For those of you unfamiliar with US history, Andrew Jackson was the president between 1829 and 1837, a military hero called “Old Hickory” because he gave a lot of stick, went against the grain, and was the ordinary blokes’ favourite.

That fits Jimmy Connors — “Jimbo” his mum called him — who has dropped by Melbourne Park to personally anoint a pupil named Roddick as an honorary fourth generational Connors.

Here’s the way that line goes. Bertha Thompson, Jimmy’s grandmother, taught her daughter, Gloria, to play well enough in the tough Mississippi River town of Belleville, Illinois, to rank prominently in the Midwest and compete in the US Championships at Forest Hills (where Jimmy would win the titles of 1974 and 1976). Gloria, along with the grandmother the kid worshipped as “Two Mum”, taught Jimmy. And now Jimmy has been “retooling” Andy Roddick, to use Roddick’s verb.
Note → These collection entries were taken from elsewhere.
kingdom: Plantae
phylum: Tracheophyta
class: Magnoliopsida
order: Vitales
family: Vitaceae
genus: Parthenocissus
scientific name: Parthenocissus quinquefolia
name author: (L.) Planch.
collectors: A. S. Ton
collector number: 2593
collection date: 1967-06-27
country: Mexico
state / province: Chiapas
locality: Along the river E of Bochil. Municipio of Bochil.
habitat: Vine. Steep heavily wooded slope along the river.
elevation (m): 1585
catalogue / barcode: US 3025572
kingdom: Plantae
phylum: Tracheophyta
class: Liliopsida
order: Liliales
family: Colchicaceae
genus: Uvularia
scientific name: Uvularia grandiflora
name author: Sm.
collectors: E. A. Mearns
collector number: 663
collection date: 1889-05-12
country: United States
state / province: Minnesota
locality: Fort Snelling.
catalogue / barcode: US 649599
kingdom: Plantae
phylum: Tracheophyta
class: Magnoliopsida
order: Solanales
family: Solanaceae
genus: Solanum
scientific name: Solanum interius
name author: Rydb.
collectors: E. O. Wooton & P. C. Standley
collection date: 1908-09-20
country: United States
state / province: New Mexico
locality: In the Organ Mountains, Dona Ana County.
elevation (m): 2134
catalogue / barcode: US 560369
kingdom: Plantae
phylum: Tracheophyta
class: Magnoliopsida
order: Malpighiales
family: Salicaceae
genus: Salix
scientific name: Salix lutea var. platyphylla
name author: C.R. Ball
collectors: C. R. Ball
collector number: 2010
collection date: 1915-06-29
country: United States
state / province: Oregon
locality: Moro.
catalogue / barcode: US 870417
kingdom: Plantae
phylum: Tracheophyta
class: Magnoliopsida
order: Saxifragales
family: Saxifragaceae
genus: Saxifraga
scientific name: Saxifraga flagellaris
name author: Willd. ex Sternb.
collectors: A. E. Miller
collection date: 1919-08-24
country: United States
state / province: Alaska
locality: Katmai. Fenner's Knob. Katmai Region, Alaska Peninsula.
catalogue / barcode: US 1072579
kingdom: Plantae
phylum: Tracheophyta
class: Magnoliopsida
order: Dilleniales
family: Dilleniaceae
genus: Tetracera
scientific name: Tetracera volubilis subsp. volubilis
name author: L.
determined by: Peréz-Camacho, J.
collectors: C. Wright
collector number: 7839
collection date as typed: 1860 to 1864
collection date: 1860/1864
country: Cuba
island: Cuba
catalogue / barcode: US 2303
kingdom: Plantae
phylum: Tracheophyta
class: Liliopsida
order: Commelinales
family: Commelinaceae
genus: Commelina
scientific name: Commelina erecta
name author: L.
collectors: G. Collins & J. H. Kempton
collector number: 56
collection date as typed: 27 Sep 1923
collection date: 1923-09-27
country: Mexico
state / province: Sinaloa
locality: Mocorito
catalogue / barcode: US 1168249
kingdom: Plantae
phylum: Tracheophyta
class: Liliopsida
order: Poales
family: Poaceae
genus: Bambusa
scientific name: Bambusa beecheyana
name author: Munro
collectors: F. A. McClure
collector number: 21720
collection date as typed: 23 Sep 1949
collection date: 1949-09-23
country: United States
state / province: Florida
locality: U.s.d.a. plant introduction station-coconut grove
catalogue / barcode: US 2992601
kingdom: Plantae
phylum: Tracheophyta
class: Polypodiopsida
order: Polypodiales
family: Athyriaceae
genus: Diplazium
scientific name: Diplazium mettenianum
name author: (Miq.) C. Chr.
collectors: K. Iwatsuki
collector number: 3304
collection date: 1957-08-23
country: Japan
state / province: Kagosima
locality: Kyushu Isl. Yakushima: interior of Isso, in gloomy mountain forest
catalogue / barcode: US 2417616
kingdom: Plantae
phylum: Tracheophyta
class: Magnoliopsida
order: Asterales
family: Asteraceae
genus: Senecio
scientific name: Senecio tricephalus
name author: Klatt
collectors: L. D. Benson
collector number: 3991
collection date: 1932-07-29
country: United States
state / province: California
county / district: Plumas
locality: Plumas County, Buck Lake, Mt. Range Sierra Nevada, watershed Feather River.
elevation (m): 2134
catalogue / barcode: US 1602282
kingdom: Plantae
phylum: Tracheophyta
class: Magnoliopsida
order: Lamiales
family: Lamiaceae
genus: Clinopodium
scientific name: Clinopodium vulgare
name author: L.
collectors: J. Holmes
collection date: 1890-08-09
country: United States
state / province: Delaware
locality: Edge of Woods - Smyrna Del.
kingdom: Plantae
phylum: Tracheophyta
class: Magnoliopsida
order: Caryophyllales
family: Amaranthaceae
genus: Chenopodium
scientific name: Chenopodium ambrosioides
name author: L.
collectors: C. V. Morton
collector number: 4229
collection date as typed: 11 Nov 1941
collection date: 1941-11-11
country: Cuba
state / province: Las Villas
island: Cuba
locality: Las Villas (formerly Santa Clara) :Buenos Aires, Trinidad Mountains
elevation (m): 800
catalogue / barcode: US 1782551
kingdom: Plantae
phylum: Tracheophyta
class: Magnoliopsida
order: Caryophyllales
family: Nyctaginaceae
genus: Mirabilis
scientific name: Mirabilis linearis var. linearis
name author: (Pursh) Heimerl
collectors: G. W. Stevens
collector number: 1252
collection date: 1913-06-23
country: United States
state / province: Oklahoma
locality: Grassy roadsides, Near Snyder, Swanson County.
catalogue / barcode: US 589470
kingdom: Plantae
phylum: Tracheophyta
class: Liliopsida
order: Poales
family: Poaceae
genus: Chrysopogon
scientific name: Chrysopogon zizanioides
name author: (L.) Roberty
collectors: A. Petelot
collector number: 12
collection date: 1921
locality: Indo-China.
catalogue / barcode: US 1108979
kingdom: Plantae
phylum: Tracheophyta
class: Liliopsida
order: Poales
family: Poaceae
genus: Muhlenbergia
Since he is 54 and wears scholarly horn rim spectacles, perhaps we should address him as Dr Connors, Ph.D. Not coach. In his case Ph.D. stands for pep, headwork and determination — qualities that Roddick has absorbed willingly and well.

As the “Mr Chips” of chips and chops and double-barrelled backhands, Jimmy obviously enjoys passing along the knowledge of three generations. “So far, so good” was his profound observation after Roddick brilliantly beat Mario Ancic by a couple of centimetres — two barely missed volleys — in five sets to attain the quarter-finals. Encomiums later, possibly.

This is not the Roddick who, as a fall guy, made Marcos Baghdatis famous in the fourth round a year ago. That was the beginning of a confused tumble towards the exit from the top 10 where he’d resided for four years, No. 1 in 2003. Andy’s July enrolment in Dr C.’s course, Jimmyball 101, almost immediately stopped the bleeding.